From STEM to STEAM: Re-defining the skills landscape

24 November 2022

Scouring the standard recruitment pools for engineers will not be sufficient to meet the recruitment needs for a new generation of SMR development, argues Adam Ellis, Talent and HR Director at Rolls Royce SMR.

Above: Rolls Royce SMR is looking to recruit hundreds of new engineers to support their ambitious plans

One of the burning questions in the nuclear industry is how the sector can access the skills it needs now and in the future. A focus on STEM in education is a step in the right direction, but waiting for a new generation of skills to complete their studies is only part of the answer.

At a recent APSCo (Association of Professional Staffing Companies) event co-chaired by the company’s recruitment partner, RPO1 powered by Morson Group, delegates heard how Rolls-Royce SMR will work collaboratively with Morson to identify and attract candidates to both the SMR project, and the nuclear sector more generally.

Rolls-Royce SMR plans to build up to six modular nuclear reactors a year from 2023 onwards but STEM will continue to be an incomplete answer. What the industry needs is not just STEM but STEAM but what does that mean? In a nutshell, people strategies for the nuclear sector need the creativity that comes from studying arts subjects – the A in STEAM – alongside science, technology, engineering and maths disciplines.

This new acronym is indicative of a creative approach to the whole business of recruitment, skills and people strategy at Rolls Royce SMR. With Morson’s help, Rolls-Royce SMR has already recruited the talent it needs to fill 400 new roles since the project was launched less than a year ago. The company aims to fill a further 400 roles before the end of the year as Rolls Royce gears up to start working on its first orders in 2023.

How will candidates be attracted to both the SMR project and the nuclear sector more generally? We have to highlight the need to think differently about the skills the sector needs and where to find them, particularly in light of the demand on nuclear and engineering skills, and the time it will take to draw down new skills from those still in education. With salaries for sought-after engineering skills already resulting in offers of 10-30% above market rates, it is not sustainable for competing employers to keep fishing in the same dwindling pool for the talent they need.

There are two clear strategies for addressing this issue. Firstly, Rolls Royce SMR is not only engaging young people in high school, further education and higher education but is also working with education providers that will take them beyond the usual milk round of engineering candidates. Rolls Royce SMR is combining training and career opportunities with practical thinking, such as providing accommodation for apprentices. And it is also casting the net beyond conventional STEM talent pools to widen the disciplines involved in pioneering a new era of clean energy generation to arts subjects.

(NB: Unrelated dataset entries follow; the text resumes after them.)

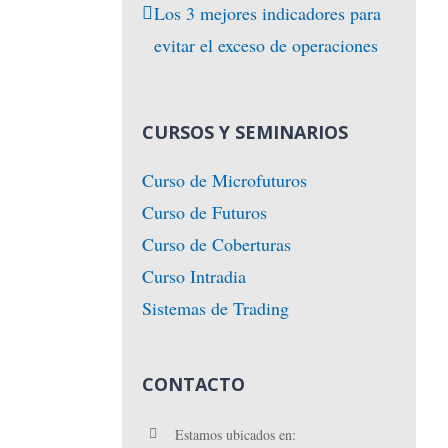
Los 3 mejores indicadores para
evitar el exceso de operaciones
CURSOS Y SEMINARIOS
Curso de Microfuturos
Curso de Futuros
Curso de Coberturas
Curso Intradia
Sistemas de Trading
CONTACTO
Estamos ubicados en: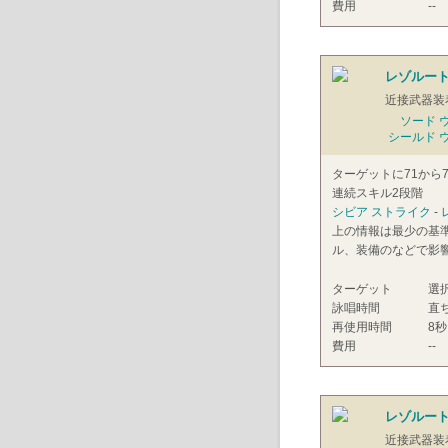
費用
--
レゾルート 
近接武器装
ソード 
シールド 
ターゲットに71から
連続スキル2段階
シビア ストライク
-
上の情報は最少の基
ル、装備のなどで影
ターゲット
選
詠唱時間
直
再使用時間
8秒
費用
--
レゾルート 
近接武器装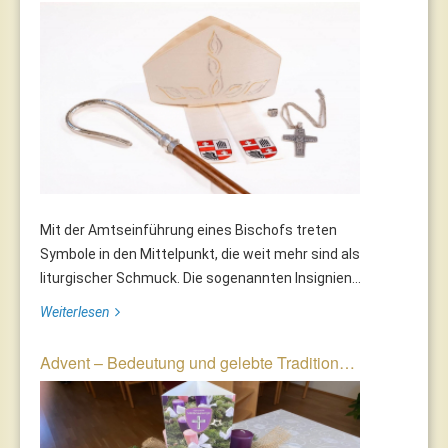
Mit der Amtseinführung eines Bischofs treten
Symbole in den Mittelpunkt, die weit mehr sind als
liturgischer Schmuck. Die sogenannten Insignien...
Weiterlesen
Advent – Bedeutung und gelebte Tradition…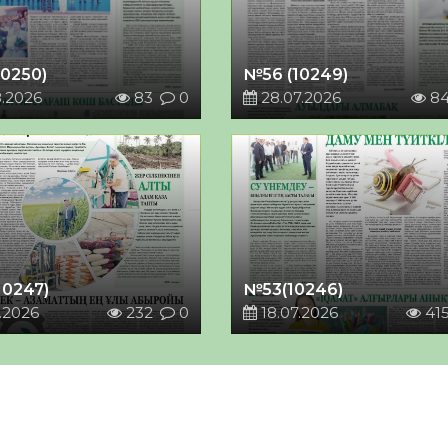
10250)
№56 (10249)
8.2026
83
0
28.07.2026
8
10247)
№53(10246)
.2026
232
0
18.07.2026
41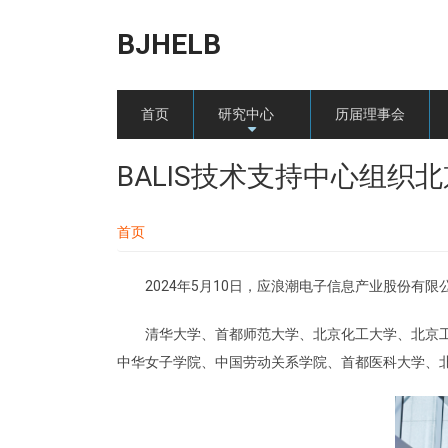
跳转到主要内容
BJHELB
首页
研究中心
历届理事会
+
BALIS技术支持中心组
首页
2024年5月10日，应浪潮电子信息产业股份有
清华大学、首都师范大学、北京化工大学、北京
中华女子学院、中国劳动关系学院、首都医科大学、北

That focus on inspiring candidates to get involved in a new era of clean energy generation is the other key strand of Rolls Royce SMR’s people strategy. By transforming the employee value proposition (EVP) and positioning the SMR sector as an innovative, exciting place in which to build a career, Rolls Royce aims to make nuclear an aspirational sector for both young people and career changers.

The EVP for Rolls-Royce SMR is all about a diversity of roles for all, moving away from a recruitment strategy that targets nuclear skills, to an approach that recruits skills for nuclear. It is a subtle but essential distinction, and one that could help the nuclear industry overcome misconceptions and offer lifelong career paths, rather than project-based roles.

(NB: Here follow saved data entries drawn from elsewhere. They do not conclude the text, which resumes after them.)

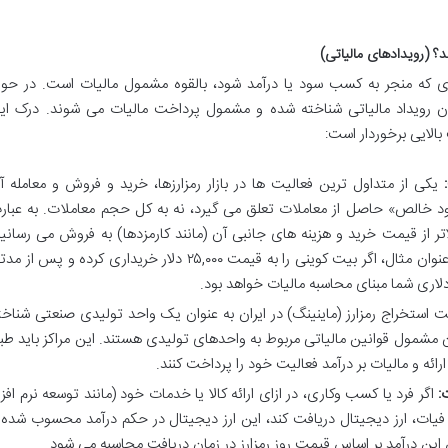
؟ (رویدادهای مالیاتی)
ادی که منجر به کسب سود یا درآمد شود، بالقوه مشمول مالیات است. در حوز
وان رویداد مالیاتی شناخته شده و مشمول پرداخت مالیات می شوند. درک ای
بالایی برخوردار است:
یکی از متداول ترین فعالیت ها در بازار رمزارزها، خرید و فروش و معامله آ
د خالص» حاصل از معاملات تعلق می گیرد، نه به کل حجم معاملات. به عبار
لاتر از قیمت خرید و هزینه های جانبی آن (مانند کارمزدها) به فروش می رسانید
سود حاصله مشمول مالیات می شود. به عنوان مثال، اگر بیت کوینی را به قیمت ۲۵,۰۰۰ دلار خریداری کرده و پس از
 استخراج رمزارز (ماینینگ) در ایران به عنوان یک واحد تولیدی صنعتی شناخت
ن مشمول قوانین مالیاتی مربوط به واحدهای تولیدی هستند. این مراکز باید طب
ارائه و مالیات بر درآمد فعالیت خود را پرداخت کنند.
:
اگر فرد یا کسب وکاری، در ازای ارائه کالا یا خدمات خود (مانند توسعه نرم افزار
 فیات، ارز دیجیتال دریافت کند، این ارز دیجیتال در حکم درآمد محسوب شده 
 این درآمد بر اساس قیمت روز رمزارز در زمان دریافت محاسبه می شود.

In a sector where we often discuss talent shortages and skills gaps, the strategy is already working for Rolls-Royce SMR and Morson has been tasked with helping the company deliver its commitment to recruiting a diverse workforce by looking beyond traditional talent pools. As a consequence, over the past 12 months, Rolls Royce has achieved a rise from 12% to 24% in female representation, and ethnic minority representation is at 10.3%. Upskilling, re-skilling, multi-skilling and career progression are all part of attracting this diverse talent to the sector and it will be interesting to see how much power there is in STEAM.